## ARBEITSAUFTRAG 1
Beantworte zur Entscheidung des Verwaltungsgerichtshofs diese Fragen:
(a) An welchem Tag wurde das angefochtene Erkenntnis mündlich verkündet?
(b) Welche Behörde war vor dem Verwaltungsgericht die belangte Behörde?
(c) Aus welchem Grund wird das angefochtene Erkenntnis aufgehoben?
## ARBEITSAUFTRAG 2
Führe die Entscheidung des Verwaltungsgerichtshofs nach ihrem letzten Satz weiter.

10/07 Verwaltungsgerichtshof
40/01 Verwaltungsverfahren

Norm

VStG §44a Z2
VwGG §42 Abs2 Z1
VwGVG 2014 §38

Betreff

Der Verwaltungsgerichtshof hat durch den Vorsitzenden Senatspräsident Mag. Dr. Köller und den Hofrat Mag. Straßegger sowie die Hofrätin Dr. Koprivnikar als Richter und Richterin, unter Mitwirkung der Schriftführerin Mag.a Schörner, über die Revision des E in W, vertreten durch Dr. Johann Postlmayr, Rechtsanwalt in 5230 Mattighofen, Stadtplatz 6, gegen das am 16. September 2021 mündlich verkündete und am 29. September 2021 schriftlich ausgefertigte Erkenntnis des Landesverwaltungsgerichtes Oberösterreich, LVwG-604425/15/JP, betreffend Übertretung der StVO (belangte Behörde vor dem Verwaltungsgericht: Landespolizeidirektion Oberösterreich), zu Recht erkannt:

Spruch

Das angefochtene Erkenntnis wird wegen Rechtswidrigkeit seines Inhaltes aufgehoben.

Quelldatensätze:
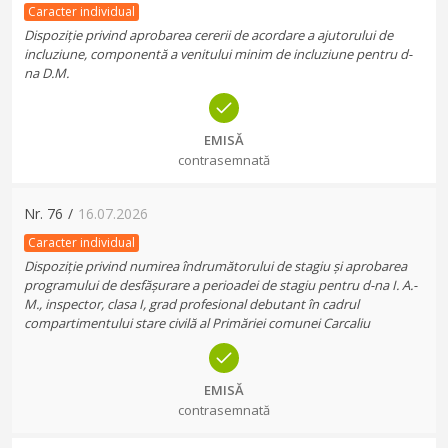
Caracter individual
Dispoziție privind aprobarea cererii de acordare a ajutorului de
incluziune, componentă a venitului minim de incluziune pentru d-
na D.M.
EMISĂ
contrasemnată
Nr.
76
/
16.07.2026
Caracter individual
Dispoziție privind numirea îndrumătorului de stagiu și aprobarea
programului de desfășurare a perioadei de stagiu pentru d-na I. A.-
M., inspector, clasa I, grad profesional debutant în cadrul
compartimentului stare civilă al Primăriei comunei Carcaliu
EMISĂ
contrasemnată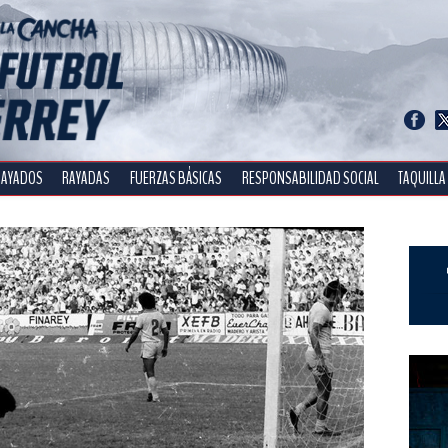
RAYADOS
RAYADAS
FUERZAS BÁSICAS
RESPONSABILIDAD SOCIAL
TAQUILLA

## SCHRIFTLICHE ANTWORT 1
(a) Am 16. September 2021.
(b) Die Landespolizeidirektion Oberösterreich.
(c) Wegen Rechtswidrigkeit seines Inhaltes.

## SCHRIFTLICHE ANTWORT 2
Das Land Oberösterreich hat dem Revisionswerber Aufwendungen in der Höhe von € 1.346,40 binnen zwei Wochen bei sonstiger Exekution zu ersetzen.

Begründung

1        Mit Spruchpunkt 1. des Straferkenntnisses der belangten Behörde vom 24. März 2021 wurde dem Revisionswerber zur Last gelegt, er habe sich am 26. Februar 2021 um 23:01 Uhr auf einer näher genannten Polizeiinspektion „nach Aufforderung durch ein besonders geschultes Organ der Bundespolizei geweigert, [seine] Atemluft auf Alkoholgehalt untersuchen zu lassen, wobei vermutet werden konnte, dass [er] zum angeführten Zeitpunkt am angeführten Ort das angeführte Fahrzeug in einem vermutlich durch Alkohol beeinträchtigten Zustand gelenkt“ habe. Der Revisionswerber habe dadurch § 99 Abs. 1 lit. b iVm. § 5 Abs. 2 StVO verletzt, weshalb über ihn gemäß § 99 Abs. 1 StVO eine Geldstrafe in Höhe von € 1.600,-- (Ersatzfreiheitsstrafe 14 Tage) verhängt sowie ein Beitrag zu den Kosten des Strafverfahrens festgesetzt wurde.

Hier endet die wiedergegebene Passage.